Open Space Session: Devops at NZ scale
I attended this session, but it pretty quickly went off-topic without an external facilitator, turning into a discussion about how devops functions in different teams, and even a whip-around of job offerings. I didn’t speak up in this one as it took me the entire session to figure out the nature of the discussion I wanted to have. I eventually figured out that I attended the session hoping to have a discussion about “Devops at small scale” (small == NZ really). I work for a services company, so unlike our (generally) larger project company buddies, we’re usually just setting off our customers on their journey, and doing so to the best of our abilities. Devops work is inherently constrained and limited at this stage, so I was interested to get an answer here.
Open Space Session: Devops for startups
The above session led nicely into this one, since my colleagues and I had just come from the previous session, and found the topic to be pretty much what we were after. The takeaways I got from this discussion was to start small and with a consistent kind of approach in mind. It’s always better to start with infrastructure-as-code rather than retrofitting this, and doesn’t take much longer, if it takes longer at all. Generally it’s a good idea to dockerize applications from scratch, but this does require balancing as to whether it will be maintained or is suitable for the platform in question.
A Trip Down CI/CD Lane: Everett Toews
This was just a five-minute talk but I still found it interesting. An overview of CI/CD platforms and their pros and cons.
Creating Shared Contexts: Jeff Smith
Another 5 minute talk, with SO much packed into it. Jeff was back talking about establishing contexts that are shared between teams, and the importance of making sure that context was being communicated, not just a problem, or even worse, a pre-envisaged solution (that the other person may think is the only option). Jeff encouraged thinking about problems, not solutions.
Action Point: Getting teams to agree on goals, constraints and priorities is super important for teams to function (both within and without the team). I’m going to work to incorprate these into future sales pipelines through to project charters and retrospectives.
2018: A Build Engineer’s Odeyssey: Peter Sellars
Another 5 minute overview of a bunch of different tools that a Node.js pipeline engineer might be
faced with coming into a role as a dedicated “devops person”. It was mostly material that had
already been covered/I’d already picked up (it was intended to be a high level overview, I think).
The main takeaway I got that was slightly unexpected was
npm ci, which is probably what I want to
be using within Rails and Phoenix projects when I just want my locked dependencies (e.g. during
Testing in DevOps for Engineeers: Katrine Clokie
This talk was great, but by now I was getting pretty tired. I really wanted to concentrate since I’ve been deep diving into testing recently, and it contained some really useful lessons around an entire project team’s culture revolving around testing.

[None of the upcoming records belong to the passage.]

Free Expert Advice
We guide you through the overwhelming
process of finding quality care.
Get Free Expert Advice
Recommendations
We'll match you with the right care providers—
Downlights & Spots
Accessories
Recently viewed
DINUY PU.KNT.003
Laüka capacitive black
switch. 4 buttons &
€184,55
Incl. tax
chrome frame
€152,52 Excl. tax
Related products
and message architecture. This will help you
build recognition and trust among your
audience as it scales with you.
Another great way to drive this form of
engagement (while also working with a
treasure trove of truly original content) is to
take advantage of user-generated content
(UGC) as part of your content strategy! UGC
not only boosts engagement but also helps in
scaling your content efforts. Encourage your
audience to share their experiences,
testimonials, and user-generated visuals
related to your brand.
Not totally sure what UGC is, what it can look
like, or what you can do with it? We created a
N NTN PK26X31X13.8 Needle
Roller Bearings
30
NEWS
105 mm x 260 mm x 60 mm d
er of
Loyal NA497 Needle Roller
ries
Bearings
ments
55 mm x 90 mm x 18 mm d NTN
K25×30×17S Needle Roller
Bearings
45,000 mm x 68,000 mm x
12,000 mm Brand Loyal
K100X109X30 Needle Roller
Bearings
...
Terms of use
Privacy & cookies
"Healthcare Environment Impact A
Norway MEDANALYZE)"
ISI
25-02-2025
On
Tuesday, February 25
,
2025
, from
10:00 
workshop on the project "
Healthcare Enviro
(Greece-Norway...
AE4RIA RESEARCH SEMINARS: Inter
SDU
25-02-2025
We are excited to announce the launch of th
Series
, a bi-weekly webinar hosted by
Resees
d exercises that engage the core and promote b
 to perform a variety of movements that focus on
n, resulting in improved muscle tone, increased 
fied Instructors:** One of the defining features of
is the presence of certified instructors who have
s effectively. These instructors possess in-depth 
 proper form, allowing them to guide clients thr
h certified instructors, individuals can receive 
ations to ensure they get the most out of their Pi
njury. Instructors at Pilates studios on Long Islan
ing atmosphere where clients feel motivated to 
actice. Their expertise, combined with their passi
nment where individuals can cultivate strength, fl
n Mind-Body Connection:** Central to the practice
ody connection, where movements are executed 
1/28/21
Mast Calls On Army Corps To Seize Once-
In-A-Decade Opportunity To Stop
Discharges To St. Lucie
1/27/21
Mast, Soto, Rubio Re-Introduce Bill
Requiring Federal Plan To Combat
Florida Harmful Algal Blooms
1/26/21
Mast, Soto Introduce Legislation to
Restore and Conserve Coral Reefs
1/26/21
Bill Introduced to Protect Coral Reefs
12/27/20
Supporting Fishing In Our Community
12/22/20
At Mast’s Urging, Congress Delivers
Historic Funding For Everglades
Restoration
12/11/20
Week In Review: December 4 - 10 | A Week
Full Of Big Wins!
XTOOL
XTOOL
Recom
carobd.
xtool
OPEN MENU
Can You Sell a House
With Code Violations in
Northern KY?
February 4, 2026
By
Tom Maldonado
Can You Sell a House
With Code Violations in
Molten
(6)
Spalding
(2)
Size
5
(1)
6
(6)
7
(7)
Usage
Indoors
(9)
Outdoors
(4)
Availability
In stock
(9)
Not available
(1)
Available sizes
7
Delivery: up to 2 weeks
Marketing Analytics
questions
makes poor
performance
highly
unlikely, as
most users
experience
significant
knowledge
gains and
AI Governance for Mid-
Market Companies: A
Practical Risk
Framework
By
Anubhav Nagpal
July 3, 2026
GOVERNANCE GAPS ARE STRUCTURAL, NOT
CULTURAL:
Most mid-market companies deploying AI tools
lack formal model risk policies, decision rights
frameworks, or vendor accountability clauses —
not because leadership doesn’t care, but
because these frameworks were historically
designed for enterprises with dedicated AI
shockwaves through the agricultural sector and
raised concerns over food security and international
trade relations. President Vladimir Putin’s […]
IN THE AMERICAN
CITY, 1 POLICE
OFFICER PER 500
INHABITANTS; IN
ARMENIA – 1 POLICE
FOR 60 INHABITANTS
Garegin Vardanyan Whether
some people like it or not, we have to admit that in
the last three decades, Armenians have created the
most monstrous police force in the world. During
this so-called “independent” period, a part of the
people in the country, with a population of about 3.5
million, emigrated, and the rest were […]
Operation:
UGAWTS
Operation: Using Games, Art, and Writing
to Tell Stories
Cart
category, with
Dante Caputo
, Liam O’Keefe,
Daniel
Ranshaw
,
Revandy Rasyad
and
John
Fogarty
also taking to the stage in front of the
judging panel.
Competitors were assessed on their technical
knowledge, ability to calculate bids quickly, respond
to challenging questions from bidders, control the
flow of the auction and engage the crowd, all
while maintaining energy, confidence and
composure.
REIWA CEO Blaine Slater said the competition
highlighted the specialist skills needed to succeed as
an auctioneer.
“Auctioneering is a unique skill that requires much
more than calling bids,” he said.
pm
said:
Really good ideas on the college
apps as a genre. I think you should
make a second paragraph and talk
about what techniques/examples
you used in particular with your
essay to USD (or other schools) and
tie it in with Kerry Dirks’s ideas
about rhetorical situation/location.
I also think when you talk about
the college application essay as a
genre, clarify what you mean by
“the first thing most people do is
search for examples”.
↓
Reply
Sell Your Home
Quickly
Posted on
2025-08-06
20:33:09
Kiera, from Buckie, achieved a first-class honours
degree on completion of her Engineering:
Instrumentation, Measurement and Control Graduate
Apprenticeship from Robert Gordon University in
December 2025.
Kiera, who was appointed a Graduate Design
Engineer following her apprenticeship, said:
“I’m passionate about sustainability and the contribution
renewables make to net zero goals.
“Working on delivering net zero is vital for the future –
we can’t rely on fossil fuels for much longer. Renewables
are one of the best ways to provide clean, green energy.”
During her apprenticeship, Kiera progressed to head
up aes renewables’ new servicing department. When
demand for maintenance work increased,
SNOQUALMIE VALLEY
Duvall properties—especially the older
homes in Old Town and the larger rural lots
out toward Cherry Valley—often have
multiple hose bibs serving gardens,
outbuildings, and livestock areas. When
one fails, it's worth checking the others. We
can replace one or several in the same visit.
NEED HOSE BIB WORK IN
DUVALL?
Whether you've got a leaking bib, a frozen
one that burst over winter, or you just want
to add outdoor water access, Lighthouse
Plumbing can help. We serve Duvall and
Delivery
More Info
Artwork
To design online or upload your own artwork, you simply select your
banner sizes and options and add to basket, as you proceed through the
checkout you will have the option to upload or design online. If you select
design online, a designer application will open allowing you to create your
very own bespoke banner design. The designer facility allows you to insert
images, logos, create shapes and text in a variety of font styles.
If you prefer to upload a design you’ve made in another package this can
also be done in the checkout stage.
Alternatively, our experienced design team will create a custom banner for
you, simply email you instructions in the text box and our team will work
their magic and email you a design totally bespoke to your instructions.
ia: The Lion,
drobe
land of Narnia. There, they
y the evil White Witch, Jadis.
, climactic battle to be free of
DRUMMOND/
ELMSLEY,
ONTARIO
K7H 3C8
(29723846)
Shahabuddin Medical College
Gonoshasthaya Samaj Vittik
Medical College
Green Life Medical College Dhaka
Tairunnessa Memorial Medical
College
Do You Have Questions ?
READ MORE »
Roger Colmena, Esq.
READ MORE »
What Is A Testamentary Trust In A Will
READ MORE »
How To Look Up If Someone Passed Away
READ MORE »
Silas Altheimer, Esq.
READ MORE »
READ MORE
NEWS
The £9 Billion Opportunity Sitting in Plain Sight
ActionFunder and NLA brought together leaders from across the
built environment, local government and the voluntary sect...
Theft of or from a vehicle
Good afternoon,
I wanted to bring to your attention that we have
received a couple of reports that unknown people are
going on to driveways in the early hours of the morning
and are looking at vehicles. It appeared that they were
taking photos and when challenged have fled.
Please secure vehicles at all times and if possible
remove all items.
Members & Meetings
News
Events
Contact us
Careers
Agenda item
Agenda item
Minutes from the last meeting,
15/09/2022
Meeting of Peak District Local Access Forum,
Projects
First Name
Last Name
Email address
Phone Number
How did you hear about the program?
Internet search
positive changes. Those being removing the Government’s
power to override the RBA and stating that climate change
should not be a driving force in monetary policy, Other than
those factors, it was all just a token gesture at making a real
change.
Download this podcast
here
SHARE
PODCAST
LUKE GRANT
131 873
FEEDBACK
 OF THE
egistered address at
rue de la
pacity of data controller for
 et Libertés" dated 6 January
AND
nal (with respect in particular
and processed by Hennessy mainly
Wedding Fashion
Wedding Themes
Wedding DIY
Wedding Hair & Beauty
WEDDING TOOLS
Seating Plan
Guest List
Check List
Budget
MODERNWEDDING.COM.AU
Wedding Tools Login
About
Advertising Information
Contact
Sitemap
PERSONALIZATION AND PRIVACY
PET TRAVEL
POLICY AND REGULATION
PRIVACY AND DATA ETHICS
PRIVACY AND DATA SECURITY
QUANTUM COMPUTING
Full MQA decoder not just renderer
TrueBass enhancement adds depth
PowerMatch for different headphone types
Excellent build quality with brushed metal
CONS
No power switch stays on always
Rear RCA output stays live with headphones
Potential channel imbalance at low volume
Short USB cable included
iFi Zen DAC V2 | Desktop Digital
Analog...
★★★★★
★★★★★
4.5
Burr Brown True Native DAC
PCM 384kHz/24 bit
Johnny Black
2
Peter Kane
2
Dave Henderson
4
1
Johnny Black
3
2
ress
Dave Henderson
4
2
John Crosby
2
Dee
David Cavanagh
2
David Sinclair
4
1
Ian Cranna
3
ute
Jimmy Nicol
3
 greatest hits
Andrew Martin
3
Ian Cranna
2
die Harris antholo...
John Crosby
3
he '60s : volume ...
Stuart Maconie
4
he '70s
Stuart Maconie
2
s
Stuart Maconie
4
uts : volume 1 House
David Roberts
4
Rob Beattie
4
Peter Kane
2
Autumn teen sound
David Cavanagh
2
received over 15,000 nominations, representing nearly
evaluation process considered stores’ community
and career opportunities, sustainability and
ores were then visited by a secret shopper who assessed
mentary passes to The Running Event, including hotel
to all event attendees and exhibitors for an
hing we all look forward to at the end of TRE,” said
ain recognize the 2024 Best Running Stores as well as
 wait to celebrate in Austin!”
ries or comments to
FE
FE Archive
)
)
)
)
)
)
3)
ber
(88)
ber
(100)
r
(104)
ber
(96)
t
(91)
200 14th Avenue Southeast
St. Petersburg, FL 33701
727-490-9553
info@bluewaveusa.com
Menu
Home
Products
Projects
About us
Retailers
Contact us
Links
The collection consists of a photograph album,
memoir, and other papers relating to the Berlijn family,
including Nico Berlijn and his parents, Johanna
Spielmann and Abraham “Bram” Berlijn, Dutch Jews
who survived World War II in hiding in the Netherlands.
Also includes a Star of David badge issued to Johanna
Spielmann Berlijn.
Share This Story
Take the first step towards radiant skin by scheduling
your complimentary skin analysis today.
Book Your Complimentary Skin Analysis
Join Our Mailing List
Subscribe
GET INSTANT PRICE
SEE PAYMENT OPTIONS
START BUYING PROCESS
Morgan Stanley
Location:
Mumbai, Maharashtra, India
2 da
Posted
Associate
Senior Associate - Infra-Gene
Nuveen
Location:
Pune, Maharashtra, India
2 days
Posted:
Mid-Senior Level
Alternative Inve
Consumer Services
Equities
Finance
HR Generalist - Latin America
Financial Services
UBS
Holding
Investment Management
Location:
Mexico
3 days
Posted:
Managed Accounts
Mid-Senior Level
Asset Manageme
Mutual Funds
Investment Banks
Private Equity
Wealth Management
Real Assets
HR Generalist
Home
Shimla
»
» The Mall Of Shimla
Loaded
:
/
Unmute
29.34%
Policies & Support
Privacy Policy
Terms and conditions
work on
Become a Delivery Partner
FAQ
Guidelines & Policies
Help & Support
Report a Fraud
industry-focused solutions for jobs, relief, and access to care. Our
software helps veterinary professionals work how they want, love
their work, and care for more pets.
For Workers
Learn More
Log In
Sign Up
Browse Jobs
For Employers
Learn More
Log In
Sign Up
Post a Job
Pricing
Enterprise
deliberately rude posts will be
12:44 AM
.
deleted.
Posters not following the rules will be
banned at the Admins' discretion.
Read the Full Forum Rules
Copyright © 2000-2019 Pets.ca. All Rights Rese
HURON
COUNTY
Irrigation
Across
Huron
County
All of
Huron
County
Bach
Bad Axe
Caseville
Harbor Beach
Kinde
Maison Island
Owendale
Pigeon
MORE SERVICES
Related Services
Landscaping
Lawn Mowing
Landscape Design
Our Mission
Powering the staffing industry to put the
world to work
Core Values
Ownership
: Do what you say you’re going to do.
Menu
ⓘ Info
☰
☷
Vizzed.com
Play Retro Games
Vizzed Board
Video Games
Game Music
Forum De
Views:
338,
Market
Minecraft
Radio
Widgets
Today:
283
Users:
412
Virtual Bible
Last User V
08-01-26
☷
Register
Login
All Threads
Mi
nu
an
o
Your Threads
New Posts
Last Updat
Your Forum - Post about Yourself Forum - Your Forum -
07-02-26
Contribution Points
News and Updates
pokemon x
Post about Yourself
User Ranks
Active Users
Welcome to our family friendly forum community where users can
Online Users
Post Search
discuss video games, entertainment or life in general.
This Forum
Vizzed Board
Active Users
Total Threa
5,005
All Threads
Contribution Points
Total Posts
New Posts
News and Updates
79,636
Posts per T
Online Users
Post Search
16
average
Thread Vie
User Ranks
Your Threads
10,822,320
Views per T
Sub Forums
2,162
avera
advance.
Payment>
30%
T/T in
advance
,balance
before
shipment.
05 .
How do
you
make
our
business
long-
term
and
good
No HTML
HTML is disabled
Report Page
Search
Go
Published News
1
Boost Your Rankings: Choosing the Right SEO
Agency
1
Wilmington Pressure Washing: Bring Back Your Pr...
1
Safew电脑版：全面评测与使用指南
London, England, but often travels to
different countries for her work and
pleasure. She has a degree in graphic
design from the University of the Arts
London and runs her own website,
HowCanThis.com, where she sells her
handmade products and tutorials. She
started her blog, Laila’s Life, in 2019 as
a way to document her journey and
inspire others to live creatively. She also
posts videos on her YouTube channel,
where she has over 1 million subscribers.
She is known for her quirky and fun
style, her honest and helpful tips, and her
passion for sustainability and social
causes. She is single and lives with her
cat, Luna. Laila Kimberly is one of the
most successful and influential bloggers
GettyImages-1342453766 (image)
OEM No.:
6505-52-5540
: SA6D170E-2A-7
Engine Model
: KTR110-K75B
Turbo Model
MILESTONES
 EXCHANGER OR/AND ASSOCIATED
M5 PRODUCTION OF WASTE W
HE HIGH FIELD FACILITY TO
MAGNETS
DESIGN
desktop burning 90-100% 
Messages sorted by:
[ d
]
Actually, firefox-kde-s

Katrina intercepted really well with François’s talk about monitoring, coming at the same idea from a testing perspective around driving testing, development and ops processes based on customer journeys and application purpose rather than just “standard metrics”. Something to consider for my projects:
“What questions are you asking of your product that you know it’s good, it’s ready?”
Action Point: Pick a reference project and consider what healthchecks, KPIs, and possibly a sample of intergration or system tests that could be run to continuously test application quality after release.
Action Point: Check out “A Practical Guide to Testing in DevOps” by Clokie.